In the meantime there is the rumor that the main body of sardines has moved south. This may in fact be happening, but if so it will be only one added factor in a large total complex. Fishermen furthermore have reported schools of small fish, presumably sardines, in the Galapagos region. If actually these are sardines, probably they represent an unusual northward extension of the sardine of Peru and Chile which never has been known to contact the California sardine by two thousand miles or more.

A friend in Carmel last fall sailed along the west coast of South America in a Norwegian freighter.
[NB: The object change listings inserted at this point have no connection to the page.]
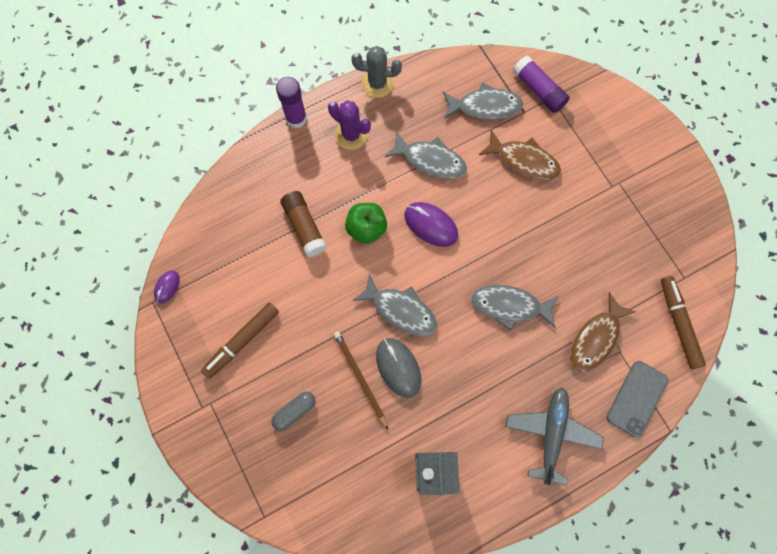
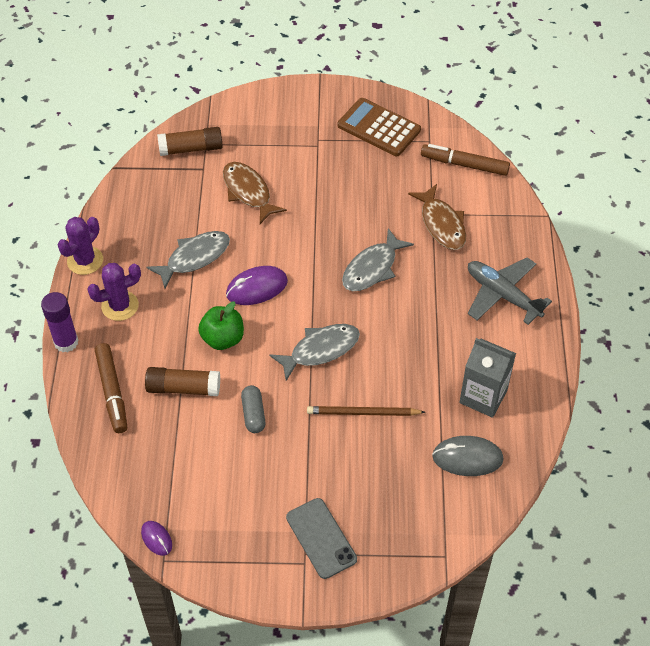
camera: 60 degrees left, 20 degrees down
(242, 341) = (261, 495): brown marker -> brown marker (112, 392)
(295, 411) = (360, 482): grey capsule -> grey capsule (253, 414)
(377, 83) = (85, 261): grey cactus -> purple cactus
(398, 367) = (372, 378): grey mouse -> grey mouse (467, 458)
(485, 106) = (175, 193): grey fish -> none
(524, 161) = (248, 192): brown fish -> brown fish turned 90 degrees counterclockwise
(538, 90) = (191, 149): purple glue stick -> brown glue stick
(636, 398) = (508, 223): grey phone -> grey phone (321, 538)
(669, 226) = (379, 128): none -> brown calculator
He reports that in southern Peru and northern Chile day after day their path was through a belt of sardines which he estimated to be from several hundred yards to several miles in width and which extended unbrokenly up and down the coast 5 to 10 miles offshore. This needn't surprise us here. An upset balance of rainfall or plankton or sardines in one region easily may relate to a compensatory imbalance before or after that tune in the same region, or in some other part of this great and unified world.

Two Races
 
With reference to our own California species, it seems to be pretty well established that two races occur. The northern feeds into a fairly separate southern race along Central and Southern Lower California. My own (but unproven) inference is that while the southern race always, or at least often, recruits FROM the north, it never or rarely feeds back INTO the north. I think of it pretty much as a dead end, lacking issue, and in the Gulf of California at least, rarely attaining full maturity. However, it's conceivable that if something happened to the northern race, say if it should be depleted by a combination of natural causes and overfishing, the southern race very easily might increase to the point where it would infiltrate back into the depopulated north.

More detailed information on the essential food of the sardine, the marine plankton, will be available shortly in the form of an account of planktonic production on the Pacific coast. This is being published in the second edition of the Ricketts and Calvin "Between Pacific Tides " which will be issued this month by Stanford Press. There will be found also tables and charts on seawater temperatures, on diatoms, on dinoflagellates and other floating organisms, some of them quite applicable to the sardine problem.

If this civilization of ours ever gets to the point where definite predictions are possible for the sardine - a point which has been reached already for the salmon and the halibut - it will be through continued and intensive scientific research. But long before that time, if we hope even to have an industry to worry about, we shall have to establish a program of conservation involving Canada, the United States and Mexico.

When warnings were first sounded fifteen or more years ago, if such a program had been put into effect, the industry perhaps could have been standardized at 400,000 tons per season. Instead, once we hit nearly 800, 000. The 1947 - 48 landings were less than 100,000. If conservation had been adopted early enough, a smaller but streamlined cannery row in all likelihood this month could be winding up a fairly successful season, in stead of dipping, as they must be now, deeply into the red ink of failure.